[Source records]
#####

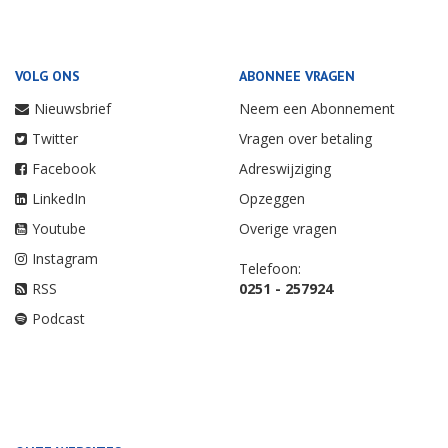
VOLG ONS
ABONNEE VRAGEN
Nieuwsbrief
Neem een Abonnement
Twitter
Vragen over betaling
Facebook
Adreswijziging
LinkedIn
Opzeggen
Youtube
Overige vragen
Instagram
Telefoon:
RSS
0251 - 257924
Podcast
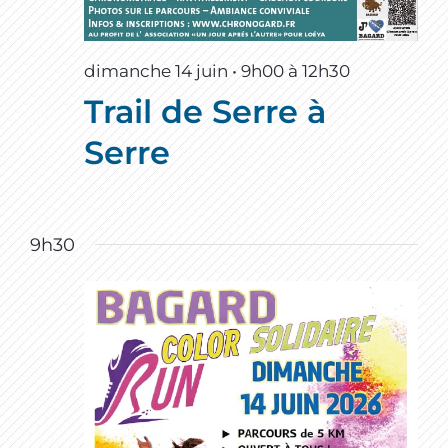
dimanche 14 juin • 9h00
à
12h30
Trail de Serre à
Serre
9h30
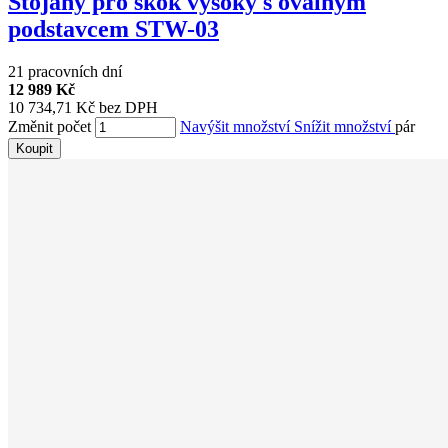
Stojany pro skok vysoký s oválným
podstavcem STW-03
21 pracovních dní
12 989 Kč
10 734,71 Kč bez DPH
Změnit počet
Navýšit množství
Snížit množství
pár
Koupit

#####

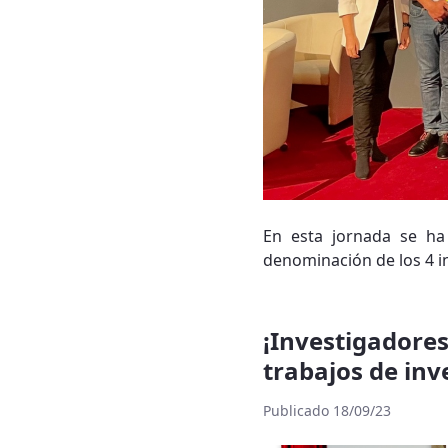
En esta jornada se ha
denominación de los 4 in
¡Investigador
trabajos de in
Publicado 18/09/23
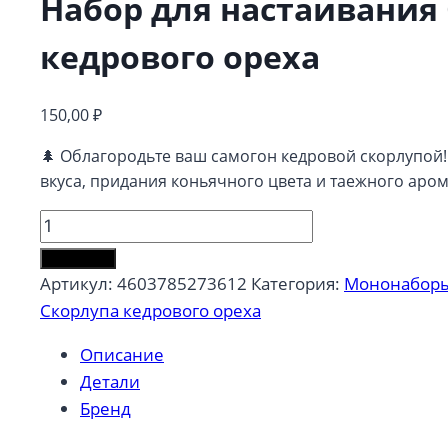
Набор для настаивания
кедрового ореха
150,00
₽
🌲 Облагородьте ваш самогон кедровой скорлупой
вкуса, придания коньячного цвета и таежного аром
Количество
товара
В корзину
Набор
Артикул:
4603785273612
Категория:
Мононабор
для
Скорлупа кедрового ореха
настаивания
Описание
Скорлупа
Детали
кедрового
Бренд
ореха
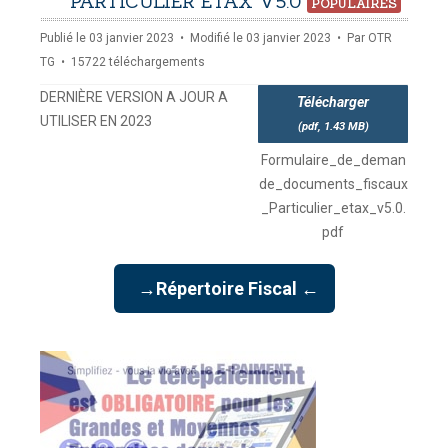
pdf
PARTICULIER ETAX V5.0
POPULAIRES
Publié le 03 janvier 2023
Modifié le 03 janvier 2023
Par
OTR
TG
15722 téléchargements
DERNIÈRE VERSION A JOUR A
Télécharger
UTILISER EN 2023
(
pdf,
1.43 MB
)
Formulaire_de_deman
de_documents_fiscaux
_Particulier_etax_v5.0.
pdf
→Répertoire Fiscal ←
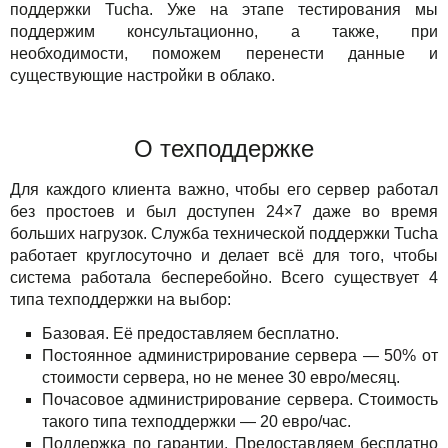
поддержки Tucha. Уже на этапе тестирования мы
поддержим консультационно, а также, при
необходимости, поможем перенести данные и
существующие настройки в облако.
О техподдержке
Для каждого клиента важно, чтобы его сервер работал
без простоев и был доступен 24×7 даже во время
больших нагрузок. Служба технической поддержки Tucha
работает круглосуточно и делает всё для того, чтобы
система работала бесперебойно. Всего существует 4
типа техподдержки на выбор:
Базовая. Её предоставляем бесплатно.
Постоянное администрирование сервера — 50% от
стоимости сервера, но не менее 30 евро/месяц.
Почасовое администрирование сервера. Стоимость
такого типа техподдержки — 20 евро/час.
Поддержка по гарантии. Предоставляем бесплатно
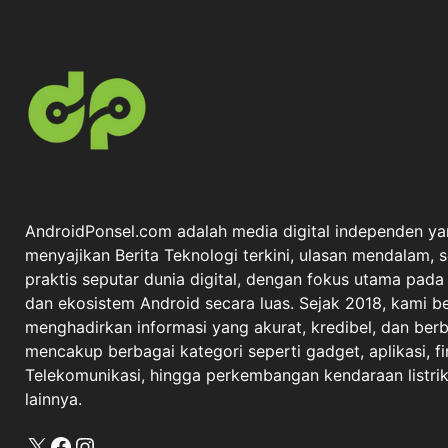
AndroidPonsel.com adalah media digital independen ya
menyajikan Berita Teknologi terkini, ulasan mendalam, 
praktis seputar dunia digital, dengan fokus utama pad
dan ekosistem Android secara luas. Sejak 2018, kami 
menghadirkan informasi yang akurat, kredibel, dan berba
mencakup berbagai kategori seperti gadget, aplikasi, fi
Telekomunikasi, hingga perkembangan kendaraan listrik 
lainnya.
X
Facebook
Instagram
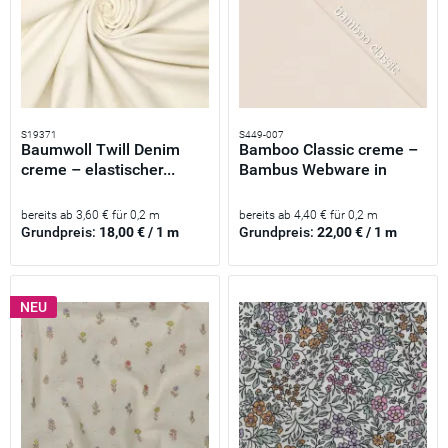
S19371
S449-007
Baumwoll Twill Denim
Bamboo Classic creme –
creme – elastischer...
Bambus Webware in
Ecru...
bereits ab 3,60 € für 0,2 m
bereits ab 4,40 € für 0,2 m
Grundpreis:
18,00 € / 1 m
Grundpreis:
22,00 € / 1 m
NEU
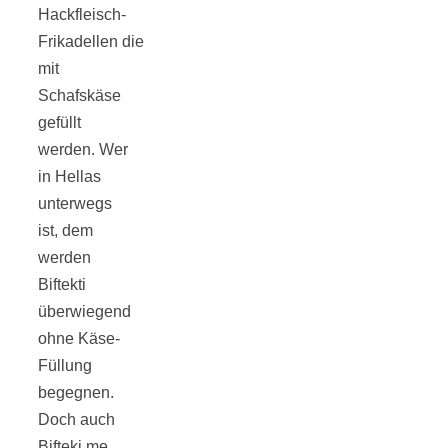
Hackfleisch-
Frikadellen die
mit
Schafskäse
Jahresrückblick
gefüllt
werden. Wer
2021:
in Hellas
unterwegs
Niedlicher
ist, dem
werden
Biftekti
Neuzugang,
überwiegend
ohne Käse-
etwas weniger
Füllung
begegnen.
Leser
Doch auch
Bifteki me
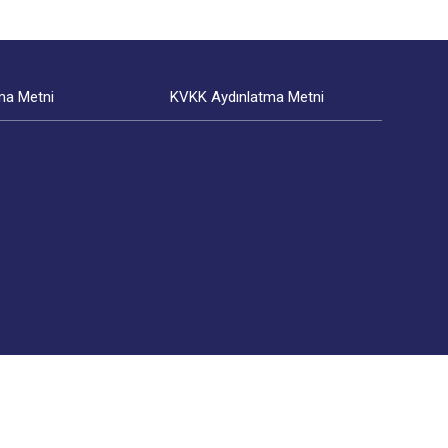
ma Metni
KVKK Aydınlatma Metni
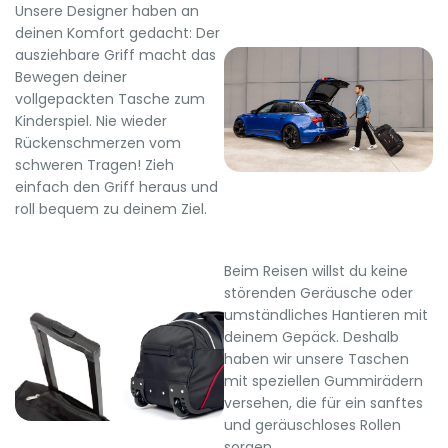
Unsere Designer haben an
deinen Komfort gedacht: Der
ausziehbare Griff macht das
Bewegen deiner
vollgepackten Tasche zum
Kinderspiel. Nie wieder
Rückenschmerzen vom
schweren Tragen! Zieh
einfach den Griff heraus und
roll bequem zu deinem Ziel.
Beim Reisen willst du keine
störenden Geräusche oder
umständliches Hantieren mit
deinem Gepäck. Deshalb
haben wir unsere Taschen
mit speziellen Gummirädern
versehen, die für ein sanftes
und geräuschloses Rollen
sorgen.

#####

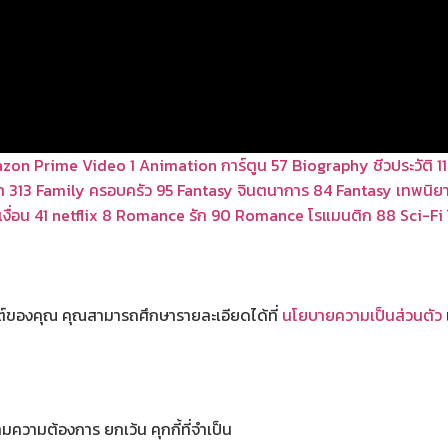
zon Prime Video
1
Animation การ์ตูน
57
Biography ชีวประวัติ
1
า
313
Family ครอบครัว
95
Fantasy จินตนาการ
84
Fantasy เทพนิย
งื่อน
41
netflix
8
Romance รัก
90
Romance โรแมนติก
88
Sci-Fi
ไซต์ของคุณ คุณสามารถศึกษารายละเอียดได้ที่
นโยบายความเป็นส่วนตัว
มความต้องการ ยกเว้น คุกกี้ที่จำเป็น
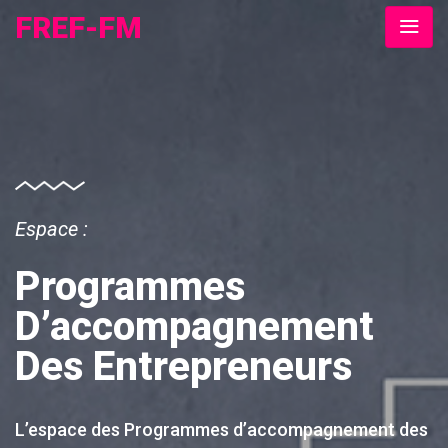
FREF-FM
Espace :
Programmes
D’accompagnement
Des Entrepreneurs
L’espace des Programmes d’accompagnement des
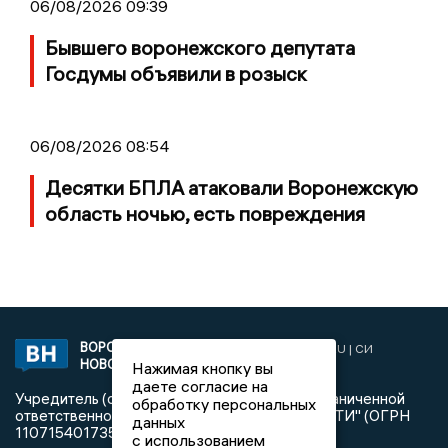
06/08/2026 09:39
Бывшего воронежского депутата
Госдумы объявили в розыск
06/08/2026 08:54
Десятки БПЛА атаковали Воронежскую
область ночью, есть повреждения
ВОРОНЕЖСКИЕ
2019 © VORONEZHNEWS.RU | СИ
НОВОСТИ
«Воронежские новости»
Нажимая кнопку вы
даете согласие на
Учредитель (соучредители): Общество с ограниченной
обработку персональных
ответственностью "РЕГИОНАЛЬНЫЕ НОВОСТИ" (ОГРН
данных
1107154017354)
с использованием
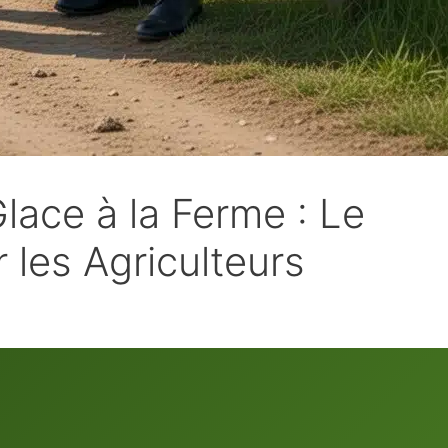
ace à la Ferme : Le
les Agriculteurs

#####

TO-DO ITEM: Within these entries, output exactly the lines starting at the one with "вкуса, придания коньячного" and finishing at the one with "существующие настройки в облако.". Leave pictures out of the output.

SOLUTION TO THIS TASK:
вкуса, придания коньячного цвета и таежного аром
Количество
товара
В корзину
Набор
Артикул:
4603785273612
Категория:
Мононабор
для
Скорлупа кедрового ореха
настаивания
Описание
Скорлупа
Детали
кедрового
Бренд
ореха
pdf
PARTICULIER ETAX V5.0
POPULAIRES
Publié le 03 janvier 2023
Modifié le 03 janvier 2023
Par
OTR
TG
15722 téléchargements
DERNIÈRE VERSION A JOUR A
Télécharger
UTILISER EN 2023
(
pdf,
1.43 MB
)
Formulaire_de_deman
de_documents_fiscaux
_Particulier_etax_v5.0.
pdf
→Répertoire Fiscal ←
поддержки Tucha. Уже на этапе тестирования мы
поддержим консультационно, а также, при
необходимости, поможем перенести данные и
существующие настройки в облако.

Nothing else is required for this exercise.